§ TO DO
Leave every image behind and restate the data word for word.

[DATA TO EXAMINE — start]

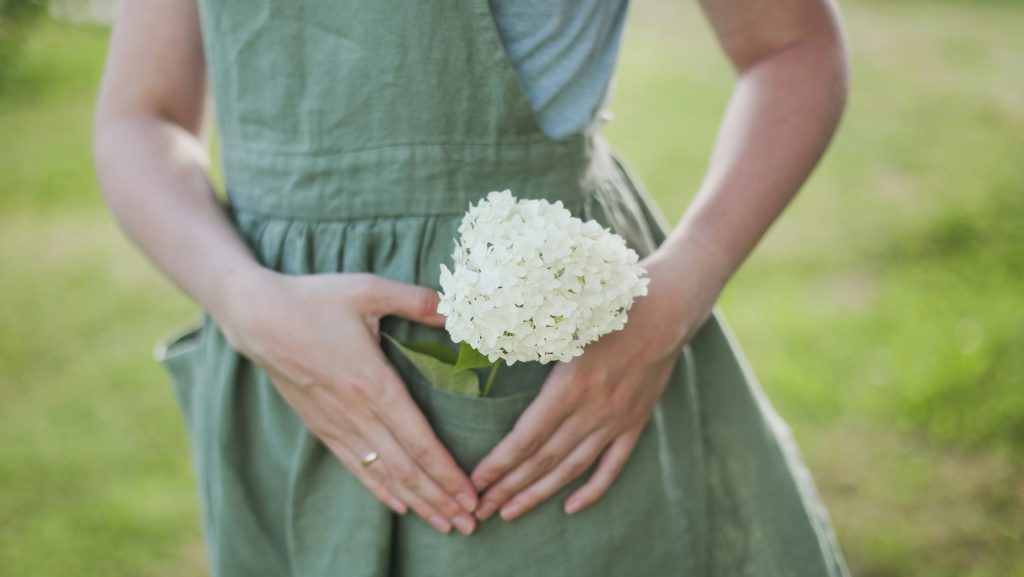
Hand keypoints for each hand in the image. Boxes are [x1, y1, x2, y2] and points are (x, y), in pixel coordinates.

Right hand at [217, 268, 479, 534]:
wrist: (255, 315)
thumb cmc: (314, 299)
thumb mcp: (368, 289)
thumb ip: (416, 300)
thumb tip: (456, 308)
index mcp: (372, 383)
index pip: (417, 439)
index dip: (445, 471)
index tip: (470, 495)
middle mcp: (355, 413)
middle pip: (404, 467)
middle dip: (439, 498)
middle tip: (470, 523)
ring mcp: (335, 424)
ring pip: (382, 474)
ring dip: (416, 501)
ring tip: (444, 523)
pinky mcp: (320, 426)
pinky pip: (355, 466)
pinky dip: (381, 489)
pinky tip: (401, 505)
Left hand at [468, 246, 720, 520]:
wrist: (669, 306)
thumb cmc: (610, 302)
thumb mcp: (565, 317)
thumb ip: (527, 335)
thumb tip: (480, 338)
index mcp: (571, 383)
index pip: (527, 437)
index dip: (499, 464)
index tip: (474, 482)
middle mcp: (594, 409)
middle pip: (544, 460)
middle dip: (508, 488)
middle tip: (478, 511)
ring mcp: (617, 420)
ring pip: (572, 468)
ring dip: (539, 494)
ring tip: (509, 513)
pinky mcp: (636, 422)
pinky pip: (612, 466)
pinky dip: (592, 490)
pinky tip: (571, 508)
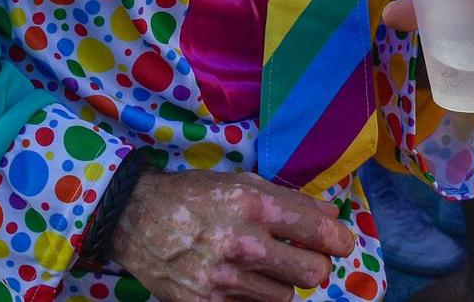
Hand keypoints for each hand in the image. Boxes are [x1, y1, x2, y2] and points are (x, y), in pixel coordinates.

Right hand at [109, 167, 357, 300]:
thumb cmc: (194, 195)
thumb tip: (330, 216)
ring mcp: (224, 280)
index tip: (338, 243)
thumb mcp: (241, 183)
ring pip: (286, 297)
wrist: (135, 219)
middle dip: (315, 265)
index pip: (320, 234)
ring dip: (282, 283)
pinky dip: (255, 297)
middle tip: (303, 256)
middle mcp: (243, 245)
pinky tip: (240, 279)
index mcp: (254, 206)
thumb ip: (290, 199)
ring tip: (263, 266)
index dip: (339, 241)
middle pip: (312, 274)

[DATA TO EXAMINE — finish]

§ RESPONSE
Hand keypoints for each hand in the image. Boxes are [x1, y1, x2, y2] and points are (x, y), in pixel coordinates.

Right hand at [217, 268, 479, 534]:
wrist: (255, 315)
thumb cmc: (314, 299)
thumb mcp: (368, 289)
thumb ip: (416, 300)
thumb tip: (456, 308)
index mcp: (372, 383)
index pip: (417, 439)
index dip: (445, 471)
index tip: (470, 495)
middle mcp: (355, 413)
middle pip: (404, 467)
middle dip: (439, 498)
middle tip: (470, 523)
ring mcp: (335, 424)
ring pip: (382, 474)
ring dip: (416, 501)
ring tip: (444, 523)
pinky mcp: (320, 426)
pinky pip: (355, 466)
pinky dip: (381, 489)
pinky tip: (401, 505)
Left hand at [468, 246, 720, 520]:
wrist: (669, 306)
thumb cmc: (610, 302)
thumb mcp: (565, 317)
thumb ip: (527, 335)
thumb tip: (480, 338)
index mcp: (571, 383)
index pip: (527, 437)
index dip: (499, 464)
index tip: (474, 482)
middle mcp: (594, 409)
middle pip: (544, 460)
middle dip: (508, 488)
middle tip: (478, 511)
ring mcp: (617, 420)
ring pip: (572, 468)
ring dip: (539, 494)
ring tip: (509, 513)
pinky mcp: (636, 422)
pinky pip: (612, 466)
pinky dip: (592, 490)
pinky tip: (571, 508)
Hand keypoints for each hand in the image. Boxes are [x1, y1, x2, y2] and points are (x, y), in pixel coordinates.

Right hand at [109, 167, 357, 300]:
thumb cmc: (194, 195)
thumb tip: (330, 216)
ring mcp: (224, 280)
index tip: (338, 243)
thumb mcp: (241, 183)
ring pip: (286, 297)
wrist: (135, 219)
middle dip: (315, 265)
index pip: (320, 234)
ring dip: (282, 283)
pinky dip: (255, 297)
middle tip: (303, 256)
middle mcp: (243, 245)
pinky tip: (240, 279)
index mcp: (254, 206)
thumb ip: (290, 199)
ring tip: (263, 266)
index dip: (339, 241)
middle pip: (312, 274)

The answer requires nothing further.